> **Text section**
*** Block opens ***
= Allegri Quartet =

British string quartet

The Allegri Quartet is a British string quartet that was founded in 1953 by violinist Eli Goren. The other original members were second violinist James Barton, violist Patrick Ireland, and cellist William Pleeth. It is Britain's longest-running chamber music ensemble.

A commitment to refreshing the chamber repertoire had led the Allegri Quartet to give more than 60 world premières since 1964, including specially commissioned pieces by leading composers such as James MacMillan, Jonathan Harvey and Colin Matthews.

== History and reception ==
In its first decade, the quartet performed in concerts throughout Britain, including in Bristol and Halifax, often with artists such as Lord Menuhin and his pianist sister Hephzibah Menuhin. Performances were also given at the Victoria and Albert Museum during the quartet's early years.

By 1961, the Allegri Quartet was featuring in concerts broadcast by the BBC in which they received a "well-deserved ovation".

A 2001 review in the Glasgow Herald said that the Allegri Quartet "judged [Berg's Lyric Suite] to perfection, allowing the important inner lines to merge with unusual clarity and plumbing the score's complex textures in a straightforward and unfussy way, firmly resisting any temptation to milk the charged harmonies or wallow in the passages of brooding melancholy."

In comparing and contrasting the Allegri Quartet to the now-defunct Amadeus, Bayan Northcott wrote in The Independent in 2004 that "where the older group cultivated a tremulous sweetness of sound, the Allegri always went for a plainer, perhaps more deeply penetrating manner – not to say, more adventurous programming."

== Personnel ==
The names of the current performers are shown in emboldened text. The quartet's members have included:

1st Violin
- Eli Goren – Founder
- Hugh Maguire – Succeeded Goren as leader
- Peter Carter – Became leader in 1976
- Daniel Rowland – Joined after Carter's retirement in 2005
- Ofer Falk
- Martyn Jackson

2nd Violin
- James Barton (active 1954-1963)
- Peter Thomas
- David Roth
- Fiona McNaught
- Rafael Todes

Viola
- Patrick Ireland (viola)
- Prunella Pacey
- Keith Lovell
- Roger Tapping
- Jonathan Barritt
- Dorothea Vogel

Cello
- William Pleeth
- Bruno Schrecker
- Pal Banda
- Katherine Jenkinson
- Vanessa Lucas-Smith

==Anniversaries==
The Quartet celebrated their 50th anniversary in 2004 with performances at venues including Wigmore Hall, London. By 2023, Rafael Todes, 2nd violin with the Allegri Quartet for many years, had decided to form the New Allegri following the quartet’s decision to disband in the wake of the pandemic. The revitalised quartet's performance in July 2023 at the Llanfyllin Music Festival was duly celebrated: "Britain’s longest running quartet have been playing at Llanfyllin since 1972".
*** Block closes ***
> **Data supplied**
*** Block opens ***
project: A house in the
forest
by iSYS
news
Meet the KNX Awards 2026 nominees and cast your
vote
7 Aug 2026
*** Block closes ***
*** Block opens ***
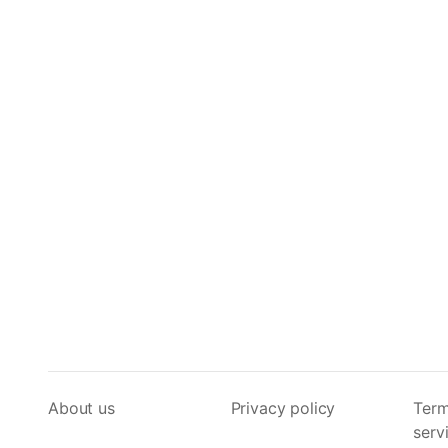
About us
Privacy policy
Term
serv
*** Block closes ***
> **Exercise requirements**
From the Allegri Quartet text, copy word for word the passage from "A commitment to" to "and Colin Matthews.".

> **Reply**
A commitment to refreshing the chamber repertoire had led the Allegri Quartet to give more than 60 world premières since 1964, including specially commissioned pieces by leading composers such as James MacMillan, Jonathan Harvey and Colin Matthews.